In argumentative writing, the writer takes a stance and offers reasons in support of it. Crucial to any piece of argumentative writing is its thesis. The thesis arises from the topic, or subject, on which the writing focuses, and may be defined as follows:
A thesis is an idea, stated as an assertion, which represents a reasoned response to a question at issue and which will serve as the central idea of a unified composition.
If we've selected as a topic the notion that these books show the power of unions we need to ask, "So what?" Do both stories make exactly the same argument in exactly the same way? How do they differ? How are they similar? In each tale, what are the workers' demands? With what degree of sympathy are those demands presented? In sum, what does focusing on this theme tells about what the books might mean? One possible thesis is:
If Munro Leaf's The Story of Ferdinand (1936) and Dr. Seuss's And to Think That I Saw It on Mulberry Street (1937) both respond to the rise of fascism, neither clearly articulates a political position on the subject: Although Leaf's book offers more allusions to European fascism than Seuss's does, both can be read as critical of fascism, indifferent to it, or proposing another political strategy entirely.

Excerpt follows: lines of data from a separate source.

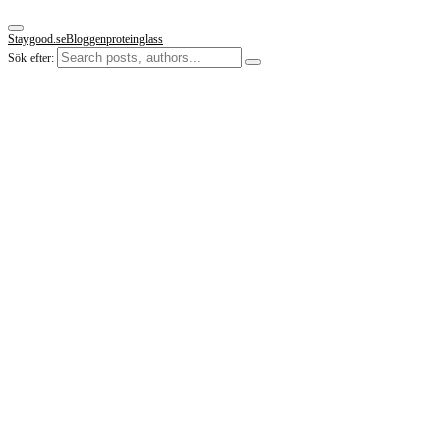
Staygood.se
Bloggen
proteinglass
Sök efter:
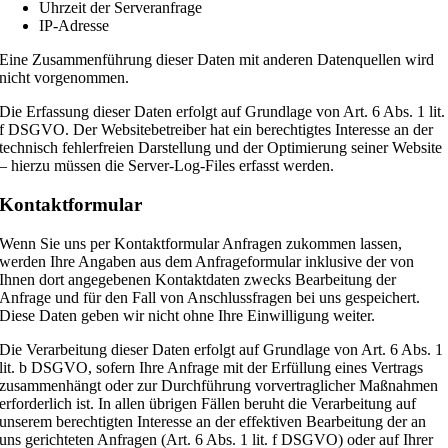
Uhrzeit der Serveranfrage
IP-Adresse
Eine Zusammenführung dieser Daten mit anderen Datenquellen wird
nicht vorgenommen.
Die Erfassung dieser Daten erfolgt auf Grundlage von Art. 6 Abs. 1 lit.
f DSGVO. Der Websitebetreiber hat ein berechtigtes Interesse an der
technisch fehlerfreien Darstellung und der Optimierung seiner Website
– hierzu müssen die Server-Log-Files erfasst werden.
Kontaktformular
Wenn Sie uns per Kontaktformular Anfragen zukommen lassen,
werden Ihre Angaben aus dem Anfrageformular inklusive der von
Ihnen dort angegebenen Kontaktdaten zwecks Bearbeitung der
Anfrage und für den Fall von Anschlussfragen bei uns gespeichert.
Diese Daten geben wir nicht ohne Ihre Einwilligung weiter.
Die Verarbeitung dieser Daten erfolgt auf Grundlage von Art. 6 Abs. 1
lit. b DSGVO, sofern Ihre Anfrage mit der Erfüllung eines Vertrags
zusammenhängt oder zur Durchführung vorvertraglicher Maßnahmen
erforderlich ist. In allen übrigen Fällen beruht die Verarbeitung auf
unserem berechtigten Interesse an der effektiven Bearbeitung der an
uns gerichteten Anfragen (Art. 6 Abs. 1 lit. f DSGVO) oder auf Ihrer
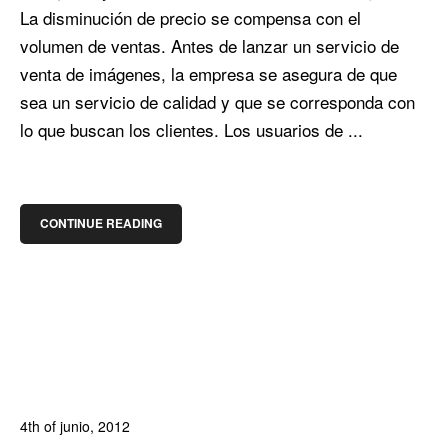
La disminución de precio se compensa con el
volumen de ventas. Antes de lanzar un servicio de
venta de imágenes, la empresa se asegura de que
sea un servicio de calidad y que se corresponda con
lo que buscan los clientes. Los usuarios de ...
CONTINUE READING
4th of junio, 2012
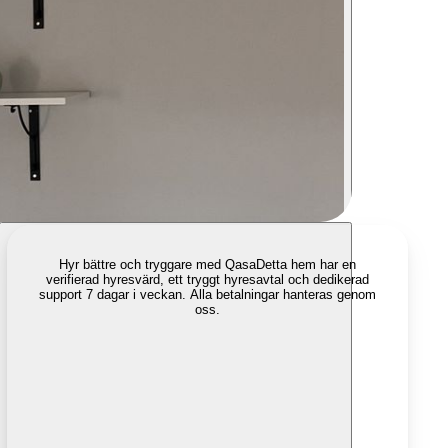
Hyr bättre och tryggare med Qasa
Detta hem har en
verifierad hyresvärd, ett tryggt hyresavtal och dedikerad
support 7 dagar i veckan. Alla betalningar hanteras genom
oss.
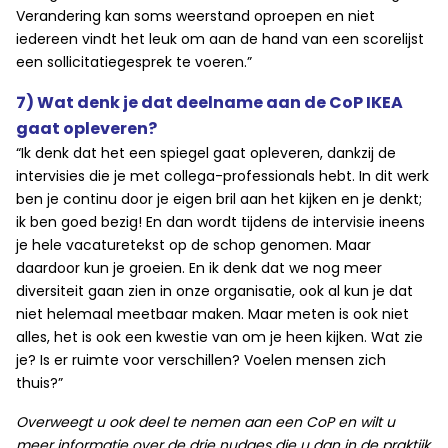
Verandering kan soms weerstand oproepen en niet
iedereen vindt het leuk om aan de hand van een scorelijst
een sollicitatiegesprek te voeren.”
7) Wat denk je dat deelname aan de CoP IKEA
gaat opleveren?
“Ik denk dat het een spiegel gaat opleveren, dankzij de
intervisies die je met collega-professionals hebt. In dit werk
ben je continu door je eigen bril aan het kijken en je denkt;
ik ben goed bezig! En dan wordt tijdens de intervisie ineens
je hele vacaturetekst op de schop genomen. Maar
daardoor kun je groeien. En ik denk dat we nog meer
diversiteit gaan zien in onze organisatie, ook al kun je dat
niet helemaal meetbaar maken. Maar meten is ook niet
alles, het is ook een kwestie van om je heen kijken. Wat zie
je? Is er ruimte voor verschillen? Voelen mensen zich
thuis?”
Overweegt u ook deel te nemen aan een CoP en wilt u
meer informatie over de drie nudges die u dan in de praktijk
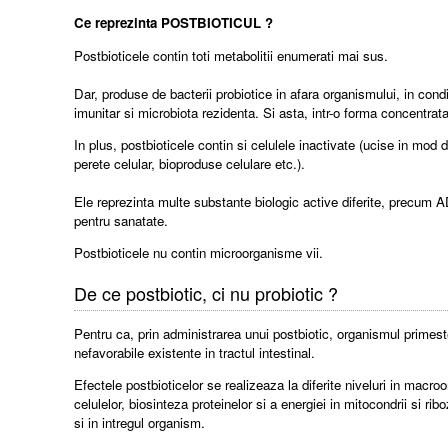
Ce reprezinta POSTBIOTICUL ?
Postbioticele contin toti metabolitii enumerati mai sus.
Dar, produse de bacterii probiotice in afara organismului, in conditi
imunitar si microbiota rezidenta. Si asta, intr-o forma concentrata
In plus, postbioticele contin si celulele inactivate (ucise in mod 
perete celular, bioproduse celulare etc.).
Ele reprezinta multe substante biologic active diferite, precum AD
pentru sanatate.
Postbioticele nu contin microorganisme vii.
De ce postbiotic, ci nu probiotic ?
Pentru ca, prin administrarea unui postbiotic, organismul primeste 
nefavorabile existente in tractul intestinal.
Efectele postbioticelor se realizeaza la diferite niveluri in macro
celulelor, biosinteza proteinelor si a energiei in mitocondrii si rib
si in intregul organism.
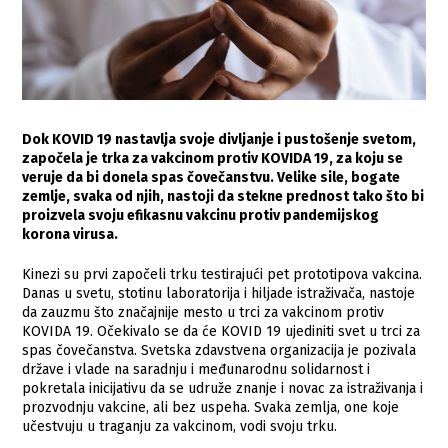
Dok KOVID 19 nastavlja svoje divljanje i pustošenje svetom,
započela je trka za vakcinom protiv KOVIDA 19, za koju se
veruje da bi donela spas čovečanstvu. Velike sile, bogate
zemlje, svaka od njih, nastoji da stekne prednost tako što bi
proizvela svoju efikasnu vakcinu protiv pandemijskog
korona virusa.
Kinezi su prvi započeli trku testirajući pet prototipova vakcina.
Danas u svetu, stotinu laboratorija i hiljade istraživača, nastoje
da zauzmu što značajnije mesto u trci za vakcinom protiv
KOVIDA 19. Očekivalo se da će KOVID 19 ujediniti svet u trci za
spas čovečanstva. Svetska zdavstvena organizacija je pozivala
države i vlade na saradnju i međunarodnu solidarnost i
pokretala inicijativu da se udruže znanje i novac za istraživanja i
prozvodnju vakcine, ali bez uspeha. Svaka zemlja, one koje
učestvuju u traganju za vakcinom, vodi svoju trku.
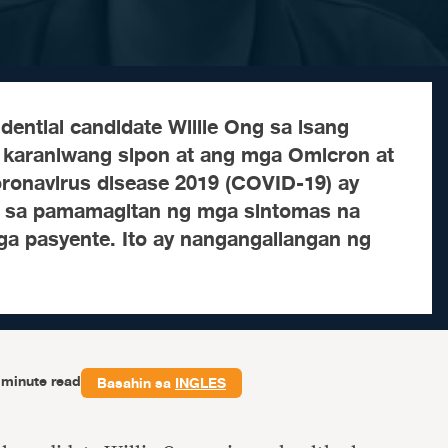
idential candidate Willie Ong sa isang
g karaniwang sipon at ang mga Omicron at
oronavirus disease 2019 (COVID-19) ay
 sa pamamagitan ng mga sintomas na
a pasyente. Ito ay nangangailangan ng
-minute read
Basahin sa
INGLES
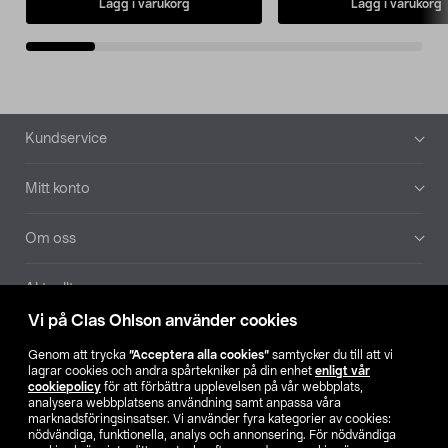
Lägg i varukorg
Lägg i varukorg
Sidfot
Kundservice
Mitt konto
Om oss
Aktuellt
Vi på Clas Ohlson använder cookies
Våra bolag
Genom att trycka
”Acceptera alla cookies”
samtycker du till att vi
lagrar cookies och andra spårtekniker på din enhet
enligt vår
Hitta butik
cookiepolicy
för att förbättra upplevelsen på vår webbplats,
analysera webbplatsens användning samt anpassa våra
marknadsföringsinsatser. Vi använder fyra kategorier av cookies:
nödvändiga, funktionella, analys och annonsering. För nödvändiga
SE
NO
FI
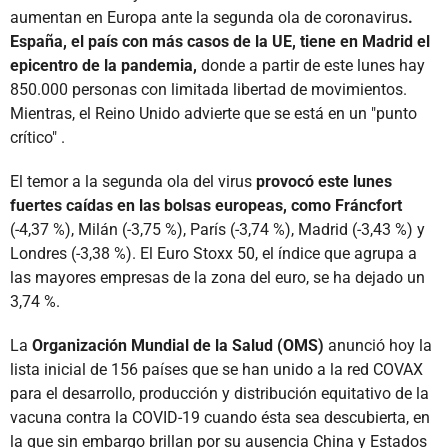
aumentan en Europa ante la segunda ola de coronavirus
.
España, el país con más casos de la UE, tiene en Madrid el
epicentro de la pandemia,
donde a partir de este lunes hay
850.000 personas con limitada libertad de movimientos.
Mientras, el Reino Unido advierte que se está en un "punto
crítico" .
El temor a la segunda ola del virus
provocó este lunes
fuertes caídas en las bolsas europeas, como Fráncfort
(-4,37 %), Milán (-3,75 %), París (-3,74 %), Madrid (-3,43 %) y
Londres (-3,38 %). El Euro Stoxx 50, el índice que agrupa a
las mayores empresas de la zona del euro, se ha dejado un
3,74 %.
La
Organización Mundial de la Salud (OMS)
anunció hoy la
lista inicial de 156 países que se han unido a la red COVAX
para el desarrollo, producción y distribución equitativo de la
vacuna contra la COVID-19 cuando ésta sea descubierta, en
la que sin embargo brillan por su ausencia China y Estados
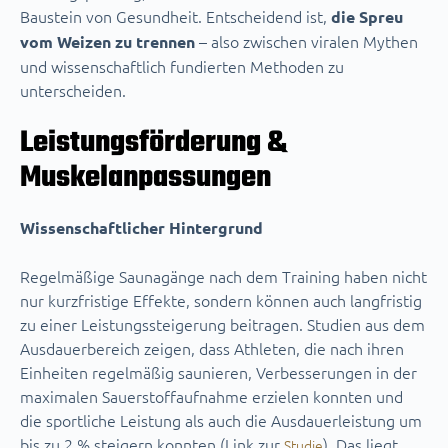
Baustein von Gesundheit. Entscheidend ist,
die Spreu
– also zwischen viralen Mythen
vom Weizen zu trennen
und wissenschaftlich fundierten Methoden zu
unterscheiden.
Leistungsförderung &
Muskelanpassungen
Wissenschaftlicher Hintergrund
Regelmäßige Saunagänge nach dem Training haben nicht
nur kurzfristige Effekte, sondern können auch langfristig
zu einer Leistungssteigerung beitragen. Studien aus dem
Ausdauerbereich zeigen, dass Athleten, die nach ihren
Einheiten regelmäßig saunieren, Verbesserungen in der
maximalen Sauerstoffaufnahme erzielen konnten und
die sportliche Leistung als auch die Ausdauerleistung um
bis zu 2 % steigern konnten (Link zur
). Das liegt
Studie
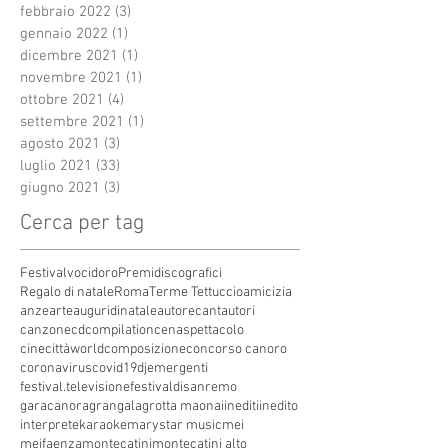
febbraio 2022
(3)
3 post
gennaio 2022
(1)
1 post
dicembre 2021
(1)
1 post
novembre 2021
(1)
1 post
ottobre 2021
(4)
4 post
settembre 2021
(1)
1 post
agosto 2021
(3)
3 post
luglio 2021
(33)
33 post
giugno 2021
(3)
3 post
Cerca per tag
Festivalvocidoro
Premidiscografici
Regalo di natale
Roma
Terme Tettuccio
amicizia
anze
arte
auguridinatale
autore
cantautori
canzone
cdcompilation
cenaspettacolo
cinecittàworld
composizione
concorso canoro
coronavirus
covid19
dj
emergenti
festival.televisione
festivaldisanremo
garacanora
grangala
grotta maona
i
inediti
inedito
interprete
karaoke
marystar music
mei
meifaenza
montecatini
montecatini alto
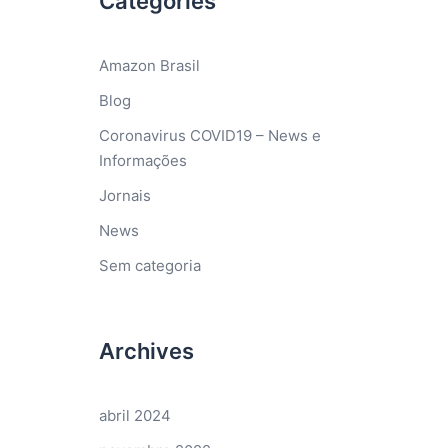
Categories
Amazon Brasil
Blog
Coronavirus COVID19 – News e
Informações
Jornais
News
Sem categoria
Archives
abril 2024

When you compose a thesis statement, think about how it satisfies the following tests:
1. Is it an idea? Does it state, in a complete sentence, an assertion?
2. Does it make a claim that is truly contestable and therefore engaging?
(Yes, because one could also argue for a greater difference between these two tales, or that one or both more clearly advances a particular political ideology.)
3. Are the terms you are using precise and clear?
(Key terms here seem to be: "fascism," "articulates," "political position," and "critical.")
4. Has the thesis developed out of a process of reasoning?
Once these questions have been satisfactorily answered, use the resulting thesis to organize your evidence and begin the actual writing. As you do so, bear in mind the following questions:
1. What is my purpose in writing? What do I want to prove?
(Notice the explicit purpose in the thesis statement: it does not merely point out that both books show the power of organizing. Instead, the thesis takes a position on this topic, and then answers the question "So what?")
2. What question(s) does my writing answer?
3. Why do I think this question is important? Will other people think it equally important?
4. What are my specific reasons, my pieces of evidence? Does each piece of evidence support the claim I make in my thesis?
5. Where does my reasoning weaken or even stop? Am I merely offering opinions without reasoned evidence?
6. How can I best persuade my reader?